Rosenlieb grew up in Fort Collins and attended PSD schools. Rosenlieb studied under both Core Knowledge and International Baccalaureate, public K-12 education programs which offer learning styles and core curriculum that differs from general education. Rosenlieb said students of such programs had boosted PSD and Colorado federal test scores, so the programs were a specific issue he’d be looking for candidates to address.
“I would not have been able to have that experience had there not been support in the school board at that point,” Rosenlieb said. “I guess the point I’m trying to make is that no matter how small the election might seem, it’ll probably always have some sort of effect.”
General elections such as this year’s receive less attention from members of the public than those of midterm or presidential years, and as such, voters will be required to mail in their ballots. Scott Doyle, Larimer County clerk and commissioner, said by requiring mail-in ballots, tax dollars were saved and voter turnout increased.
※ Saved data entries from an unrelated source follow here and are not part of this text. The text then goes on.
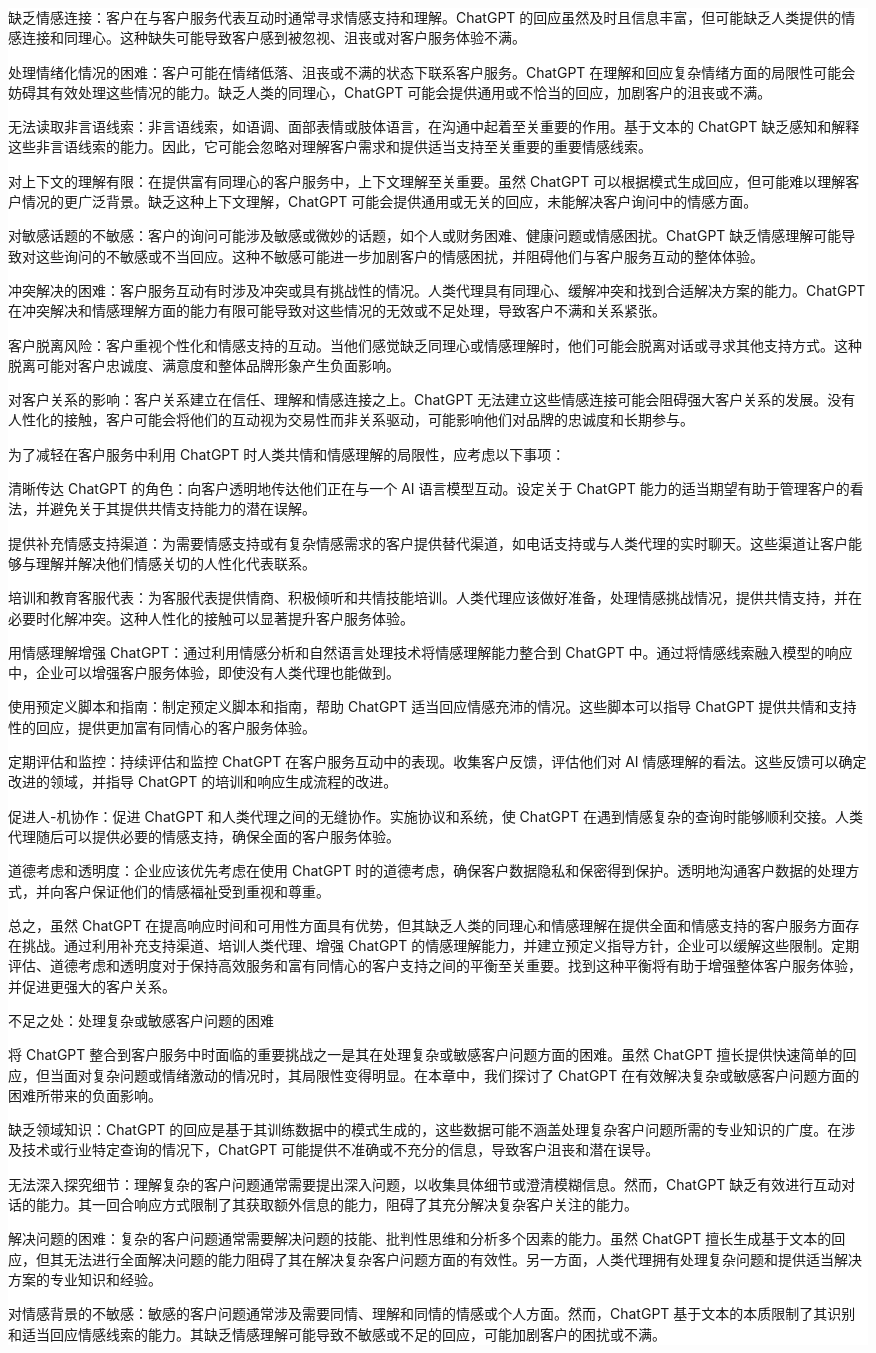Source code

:缺乏情感连接：客户在与客户服务代表互动时通常寻求情感支持和理解。ChatGPT 的回应虽然及时且信息丰富，但可能缺乏人类提供的情感连接和同理心。这种缺失可能导致客户感到被忽视、沮丧或对客户服务体验不满。

处理情绪化情况的困难：客户可能在情绪低落、沮丧或不满的状态下联系客户服务。ChatGPT 在理解和回应复杂情绪方面的局限性可能会妨碍其有效处理这些情况的能力。缺乏人类的同理心，ChatGPT 可能会提供通用或不恰当的回应，加剧客户的沮丧或不满。

无法读取非言语线索：非言语线索，如语调、面部表情或肢体语言，在沟通中起着至关重要的作用。基于文本的 ChatGPT 缺乏感知和解释这些非言语线索的能力。因此，它可能会忽略对理解客户需求和提供适当支持至关重要的重要情感线索。

对上下文的理解有限：在提供富有同理心的客户服务中，上下文理解至关重要。虽然 ChatGPT 可以根据模式生成回应，但可能难以理解客户情况的更广泛背景。缺乏这种上下文理解，ChatGPT 可能会提供通用或无关的回应，未能解决客户询问中的情感方面。

对敏感话题的不敏感：客户的询问可能涉及敏感或微妙的话题，如个人或财务困难、健康问题或情感困扰。ChatGPT 缺乏情感理解可能导致对这些询问的不敏感或不当回应。这种不敏感可能进一步加剧客户的情感困扰，并阻碍他们与客户服务互动的整体体验。

冲突解决的困难：客户服务互动有时涉及冲突或具有挑战性的情况。人类代理具有同理心、缓解冲突和找到合适解决方案的能力。ChatGPT 在冲突解决和情感理解方面的能力有限可能导致对这些情况的无效或不足处理，导致客户不满和关系紧张。

客户脱离风险：客户重视个性化和情感支持的互动。当他们感觉缺乏同理心或情感理解时，他们可能会脱离对话或寻求其他支持方式。这种脱离可能对客户忠诚度、满意度和整体品牌形象产生负面影响。

对客户关系的影响：客户关系建立在信任、理解和情感连接之上。ChatGPT 无法建立这些情感连接可能会阻碍强大客户关系的发展。没有人性化的接触，客户可能会将他们的互动视为交易性而非关系驱动，可能影响他们对品牌的忠诚度和长期参与。

为了减轻在客户服务中利用 ChatGPT 时人类共情和情感理解的局限性，应考虑以下事项：

清晰传达 ChatGPT 的角色：向客户透明地传达他们正在与一个 AI 语言模型互动。设定关于 ChatGPT 能力的适当期望有助于管理客户的看法，并避免关于其提供共情支持能力的潜在误解。

提供补充情感支持渠道：为需要情感支持或有复杂情感需求的客户提供替代渠道，如电话支持或与人类代理的实时聊天。这些渠道让客户能够与理解并解决他们情感关切的人性化代表联系。

培训和教育客服代表：为客服代表提供情商、积极倾听和共情技能培训。人类代理应该做好准备，处理情感挑战情况，提供共情支持，并在必要时化解冲突。这种人性化的接触可以显著提升客户服务体验。

用情感理解增强 ChatGPT：通过利用情感分析和自然语言处理技术将情感理解能力整合到 ChatGPT 中。通过将情感线索融入模型的响应中，企业可以增强客户服务体验，即使没有人类代理也能做到。

使用预定义脚本和指南：制定预定义脚本和指南，帮助 ChatGPT 适当回应情感充沛的情况。这些脚本可以指导 ChatGPT 提供共情和支持性的回应，提供更加富有同情心的客户服务体验。

定期评估和监控：持续评估和监控 ChatGPT 在客户服务互动中的表现。收集客户反馈，评估他们对 AI 情感理解的看法。这些反馈可以确定改进的领域，并指导 ChatGPT 的培训和响应生成流程的改进。

促进人-机协作：促进 ChatGPT 和人类代理之间的无缝协作。实施协议和系统，使 ChatGPT 在遇到情感复杂的查询时能够顺利交接。人类代理随后可以提供必要的情感支持，确保全面的客户服务体验。

道德考虑和透明度：企业应该优先考虑在使用 ChatGPT 时的道德考虑，确保客户数据隐私和保密得到保护。透明地沟通客户数据的处理方式，并向客户保证他们的情感福祉受到重视和尊重。

总之，虽然 ChatGPT 在提高响应时间和可用性方面具有优势，但其缺乏人类的同理心和情感理解在提供全面和情感支持的客户服务方面存在挑战。通过利用补充支持渠道、培训人类代理、增强 ChatGPT 的情感理解能力，并建立预定义指导方针，企业可以缓解这些限制。定期评估、道德考虑和透明度对于保持高效服务和富有同情心的客户支持之间的平衡至关重要。找到这种平衡将有助于增强整体客户服务体验，并促进更强大的客户关系。

不足之处：处理复杂或敏感客户问题的困难

将 ChatGPT 整合到客户服务中时面临的重要挑战之一是其在处理复杂或敏感客户问题方面的困难。虽然 ChatGPT 擅长提供快速简单的回应，但当面对复杂问题或情绪激动的情况时，其局限性变得明显。在本章中，我们探讨了 ChatGPT 在有效解决复杂或敏感客户问题方面的困难所带来的负面影响。

缺乏领域知识：ChatGPT 的回应是基于其训练数据中的模式生成的，这些数据可能不涵盖处理复杂客户问题所需的专业知识的广度。在涉及技术或行业特定查询的情况下，ChatGPT 可能提供不准确或不充分的信息，导致客户沮丧和潜在误导。

无法深入探究细节：理解复杂的客户问题通常需要提出深入问题，以收集具体细节或澄清模糊信息。然而，ChatGPT 缺乏有效进行互动对话的能力。其一回合响应方式限制了其获取额外信息的能力，阻碍了其充分解决复杂客户关注的能力。

解决问题的困难：复杂的客户问题通常需要解决问题的技能、批判性思维和分析多个因素的能力。虽然 ChatGPT 擅长生成基于文本的回应，但其无法进行全面解决问题的能力阻碍了其在解决复杂客户问题方面的有效性。另一方面，人类代理拥有处理复杂问题和提供适当解决方案的专业知识和经验。

对情感背景的不敏感：敏感的客户问题通常涉及需要同情、理解和同情的情感或个人方面。然而，ChatGPT 基于文本的本质限制了其识别和适当回应情感线索的能力。其缺乏情感理解可能导致不敏感或不足的回应，可能加剧客户的困扰或不满。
Doyle added that ballots had only been sent out to regularly participating voters in the county, which had totaled to 135,000. Even though voters who have registered past Oct. 9 of this month are not eligible to vote, those eligible who did not receive ballots are still able to do so.
“If anybody wanted to vote now, and they didn’t have a ballot, they ought to be calling our office to see if they’re eligible to vote in this election,” Doyle said. “If they are, we will give them a ballot right now.”
Voters are required to mail in their ballots by 7:00 p.m., on Election Day, Nov. 6. Those still seeking ballots should contact Larimer County’s Election Office at 970-498-7820.